Prayer, Work, and Play
It is not only prayer that gives God glory but work. Smiting on an anvil, sawing a beam, white-washing a wall, driving horses, sweeping, scouring, everything gives God some glory if being in His grace you do it as your duty. To go to communion worthily gives God great glory, but to take food in thankfulness and temperance gives Him glory too. To lift up the hands in prayer gives God glory, but a man with a dungfork in his hand, a woman with a slop pail, give Him glory, too. God is so great that all things give Him glory if you mean that they should — Gerard Manley Hopkins, cited in Kathleen Norris, The Quotidian Mysteries, 70-71.

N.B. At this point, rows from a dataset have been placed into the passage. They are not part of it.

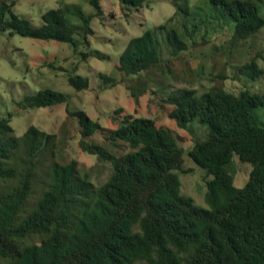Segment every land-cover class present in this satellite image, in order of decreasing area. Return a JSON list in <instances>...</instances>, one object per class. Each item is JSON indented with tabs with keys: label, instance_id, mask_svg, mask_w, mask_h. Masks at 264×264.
Returning <instances> with one entry per match:
<instances>
[{
	"label": "trees",
	"instance_id": "1",
	"mask_svg": "<svg viewBox=\"0 0 264 264\" xmlns=\"http://www.w3.org/2000/svg\"><path fill=\"white\" fill-rule=\"evenodd\" d=\"M152 1L118 0L117 12L125 18ZM164 1L173 13L129 38L114 62L121 78L137 81L127 86L134 103L147 93L140 74L152 69L170 73L163 54L175 57L187 50L200 29L224 24L235 45L264 25L261 0H206V9L191 7L189 0ZM86 2L92 13L63 2L43 11L41 23L33 26L13 12V0H0V32L62 42L72 50L83 45L80 60H107L108 55L89 47L90 20L113 17L114 10L105 12L101 0ZM41 65L63 70L52 60ZM238 70L248 79L261 74L252 59ZM97 78L102 87L115 83L104 73ZM66 80L75 90L88 88L85 75L70 72ZM148 93L177 127L192 120L205 125L206 138L193 142L187 156L205 172L208 208L180 193L174 170L182 171V149L171 130L151 118L114 107L110 126L102 127L83 109L65 105L78 129V150L110 166L106 179L94 185L87 172L79 173L75 159L57 160L55 132L30 124L16 137L10 114L0 116V178L17 180L0 194V257L9 258L8 264H264V126L255 113L264 106V82L258 91L231 92L214 85L203 91L177 87L165 96ZM66 102L67 95L44 87L24 94L15 105L26 111ZM96 133L103 142L90 139ZM106 143L126 150L115 152ZM232 155L250 164L241 187L233 186L225 169ZM38 176L41 190L35 196Z\"/></svg>",
	"mask_w": 264,
	"mask_h": 264
},
{
	"label": "rangeland",
	"instance_id": "2",
	"mask_svg": "<svg viewBox=\"0 0 264 264\" xmlns=\"http://www.w3.org/2000/svg\"><path fill=\"white\" fill-rule=\"evenodd\" d=\"M63 2L77 3L84 13H92V8L86 0H13L12 10L28 19L33 26H38L43 11ZM189 4L191 7L197 5L206 9V0H189ZM101 5L105 12L113 9L114 16L91 18L90 27L93 34L89 37V47L108 55L107 60H80L77 53L85 51L83 45H78L72 50L66 43L38 40L15 33L9 35L7 31L0 32V116L7 117L10 114L8 123L16 137L30 124L47 132H55L57 160L64 162L75 159L79 173L87 172L94 185H99L106 179L110 166L107 162L97 161L93 155L78 150V129L75 119L65 114V105L68 109H83L102 127L110 126L108 116L114 107H122L134 115L151 118L154 122L168 127L182 149V171L174 170L180 182V193L190 197L197 206L208 208L204 201L205 172L187 156L193 142L206 138L205 125L192 120L187 122L184 128L177 127L167 117L165 110L157 105V98L150 99L152 96L148 92L155 90L158 95H163L164 92L165 96L169 90L177 87L203 91L214 85L231 92L243 87L258 91L264 82V25L254 35L235 45L230 42L231 31L224 24H209L206 31L200 29L194 37V42L188 44L187 50L180 51L175 57L163 54V57L169 60L170 73L152 69L140 74V78L146 81L147 93L138 95L134 103L127 86H134L137 81L133 76L121 78L114 67L116 56L129 38L144 29L163 23L173 13V8L167 1L155 0L139 12H129L124 18L117 12L120 9L118 0H101ZM261 9L264 16V0H261ZM227 48L231 50L228 52ZM251 59L261 69V74L254 79L244 77L238 70L241 63ZM51 60L63 70L41 65L44 61ZM70 72L87 76L88 88L75 90L69 85L66 76ZM98 72L111 76L115 83L110 87H102L97 78ZM219 75L223 77L220 78ZM44 87L67 95L66 104L26 111H20L16 107L15 102L21 96ZM255 113L259 123L264 126V106L257 108ZM90 139L103 142L101 135L97 133ZM106 146L118 153L126 150L122 146L112 148L107 143ZM225 169L232 176L233 186L241 187L246 180L250 164L241 162L232 155ZM16 181L15 178H0V194L16 185ZM36 181L38 183L33 184L36 189L35 196L41 190L39 176ZM8 263L9 258L0 257V264Z\"/></svg>",
	"mask_w": 264,
	"mask_h": 264
}]
</instances>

In fact, without taking much away from what Hopkins is saying here, one should go even further: “if being in His grace you do it as your pleasure.” It is not only duty that glorifies God; it is also delight. Prayer glorifies God, vacuuming the carpet glorifies God, and so does my son laughing as I tickle him. So does my daughter as she jumps up and down for joy when she finds that I’ve brought her a new book from the library and so does she, if being in God’s grace and not neglecting something she ought to be doing at that time, she sits down to become completely absorbed in that book. God is so great that He is glorified even by our play, because, after all, he even created Leviathan to play before him (Psalm 104).